Asthma appears to be more prevalent in athletes than in the general population. A survey of the USA team participating in the 1996 Summer Olympic Games showed that 15% had been diagnosed with asthma, and that 10% were on asthma medication. The prevalence in winter games is likely to be much higher.

These statistics have been questioned on at least two bases. Persons with mild asthma may be more likely to be diagnosed with the condition than others because even subtle symptoms may interfere with their performance and lead to pursuit of a diagnosis. It has also been suggested that some professional athletes who do not suffer from asthma, claim to do so in order to obtain special permits to use certain performance-enhancing drugs.

There appears to be a relatively high incidence of asthma in sports such as cycling, mountain biking, and long-distance running and a relatively lower incidence in weight-lifting and diving. It is unclear how much of these disparities are from the effects of training in the sport, and from self-selection of sports that may appear to minimize the triggering of asthma.

In addition, there exists a variant of asthma called exercise-induced asthma that shares many features with allergic asthma. It may occur either independently, or concurrent with the latter. Exercise studies may be helpful in diagnosing and assessing this condition. [6]

A Norwegian survey found the risk for chronic bronchitis and asthma symptoms was elevated among outdoor workers, but not among regular recreational cross-country skiers. [7]

However Swedish cross country skiers suffer more from exercise induced asthma than their Norwegian cousins. This may be explained by the fact that Swedish winter daytime maximum temperatures average -20ºc to -10ºc which is some 10ºc colder than in Norway.[8]

Doctors used to puzzle why children got exercise-induced asthma much more than adults. Research revealed that the majority of adults don’t exercise or play as children do.

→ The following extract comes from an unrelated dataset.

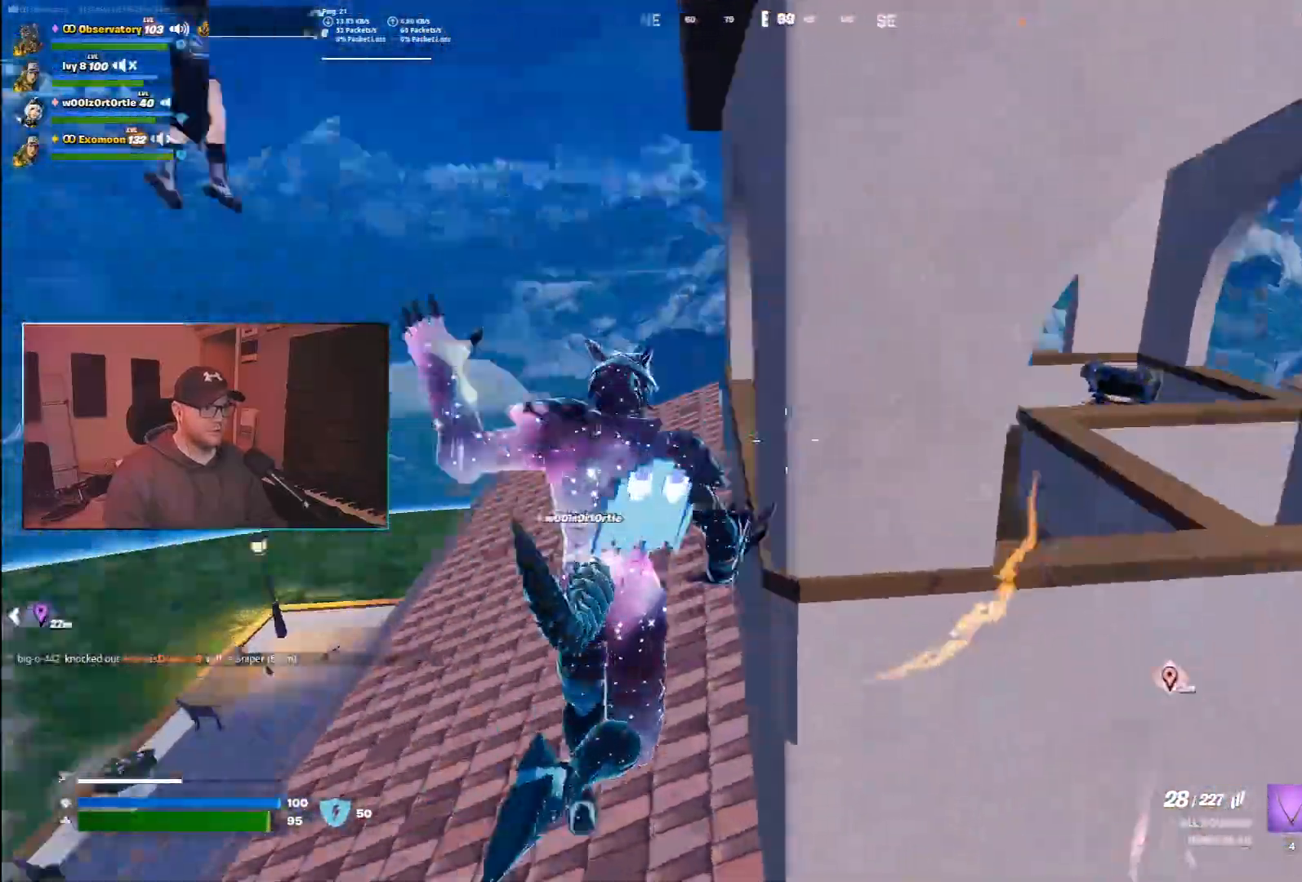
{"keys": ["a", "ctrl", "w"], "mouse": [], "events": [[300, "ctrl", "down"]]}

Increased breathing during exercise causes cooling and drying of the lining of the air passages, which can trigger exercise-induced asthma. This explains why warm moist air protects against exercise-induced asthma and why swimming is better exercise for an asthmatic than running, biking or skiing. Some cross-country skiers wear breathing masks which store some body heat and moisture from the air they breathe out and return it to the air they breathe in.

Swimmers are fortunate that, particularly in indoor pools, the air is surrounding them is moist and warm.[9]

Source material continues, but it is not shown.